The Tizon family went through a tumultuous and indigent time as they moved from the Philippines to Los Angeles, to Seattle, and multiple other locations before settling in Oregon. The author's father quit his consular post, became a gambler and womanizer, and eventually abandoned the family. His mother worked long hours while studying medicine and eventually remarried. Pulido suffered continuous emotional and physical abuse and neglect from the author's parents, besides receiving no salary or remuneration for her services (which was a breach of a verbal agreement when persuading her to accompany them to the United States), and was not allowed to go home to attend both her parents' funerals, due to her illegal immigrant status and the risk of her exposure in turn exposing her employers as criminally liable. Nonetheless, Pulido steadfastly carried out her matriarchal duties, essentially serving as a surrogate mother to the Tizon children, who had to awkwardly gloss over her role in the household to their peers as she was both their honorary "grandmother" and servant. Eventually, the author and his siblings stood up for Pulido to their mother, calling her situation slavery, though Pulido remained in servitude.
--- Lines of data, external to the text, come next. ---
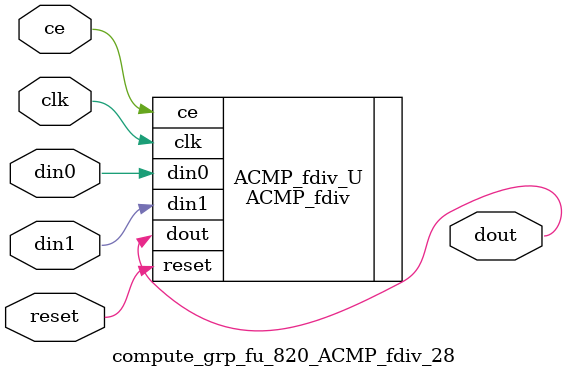
<source format=v>

`timescale 1 ns / 1 ps
module compute_grp_fu_820_ACMP_fdiv_28(
    clk,
    reset,
    ce,
    din0,
    din1,
    dout);

parameter ID = 32'd1;
parameter NUM_STAGE = 32'd1;
parameter din0_WIDTH = 32'd1;
parameter din1_WIDTH = 32'd1;
parameter dout_WIDTH = 32'd1;
input clk;
input reset;
input ce;
input[din0_WIDTH - 1:0] din0;
input[din1_WIDTH - 1:0] din1;
output[dout_WIDTH - 1:0] dout;



ACMP_fdiv #(
.ID( ID ),
.NUM_STAGE( 10 ),
.din0_WIDTH( din0_WIDTH ),
.din1_WIDTH( din1_WIDTH ),
.dout_WIDTH( dout_WIDTH ))
ACMP_fdiv_U(
    .clk( clk ),
    .reset( reset ),
    .ce( ce ),
    .din0( din0 ),
    .din1( din1 ),
    .dout( dout ));

endmodule

</source>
After his mother's death, Alex Tizon brought Pulido, then aged 75, to live in his home with his family. Pulido was given a salary and encouraged to stop acting as a constant servant. Tizon paid for her to visit her home village in the Philippines when she was 83, after which she chose to return to the United States. Pulido died on November 7, 2011, at the age of 86, and Tizon later repatriated her ashes to her birthplace of Mayantoc, Tarlac.

==Reception==
"My Family's Slave" went viral and sparked significant debate in both the United States and the Philippines after being published in The Atlantic. The Atlantic acknowledged these mixed reactions to the story with the article "Your Responses to ‘My Family’s Slave’" by assistant editor Rosa Inocencio Smith. Filipinos generally praised Tizon, while many Western commentators criticized him.

The article was lauded as "an honest, haunting tale" by the Chicago Tribune, but it also received criticism. The Washington Post noted that the article "drew wide praise, with readers commending Tizon's honesty, and some saying it was among the most powerful magazine pieces published in recent memory. But it also spurred intense criticism from some readers who felt it humanized a slave owner and others who described Tizon as being 'complicit in the systemic oppression of Filipino househelp'."

The Filipino magazine Scout argued that "a lot of the international outrage is coming from a place where they don't fully understand the culture the story is set in". The American magazine Slate also noted the "wide-sweeping judgment coming from people who have no context nor familiarity with Filipino culture, history, or economics". Slate further wrote that, as the Philippines is a developing country, "the wide disparity between those with and without money makes the culture of servitude a viable option for many born into poverty, especially in the provinces". The Washington Post wrote that many Filipinos expressed that "while they don't condone indentured servitude, Pulido's life was a much too common scenario ingrained in Filipino culture and one that must be confronted and openly discussed."

Author Randy Ribay questioned the moral high ground of those who criticized Tizon through mobile devices that were built with the use of child labor, and he added that "asking why [Tizon] wasn't better at doing what was right every step of the way isn't the most fruitful line of discussion. We are all complicit in a number of evils. We all perpetuate oppression throughout our daily lives."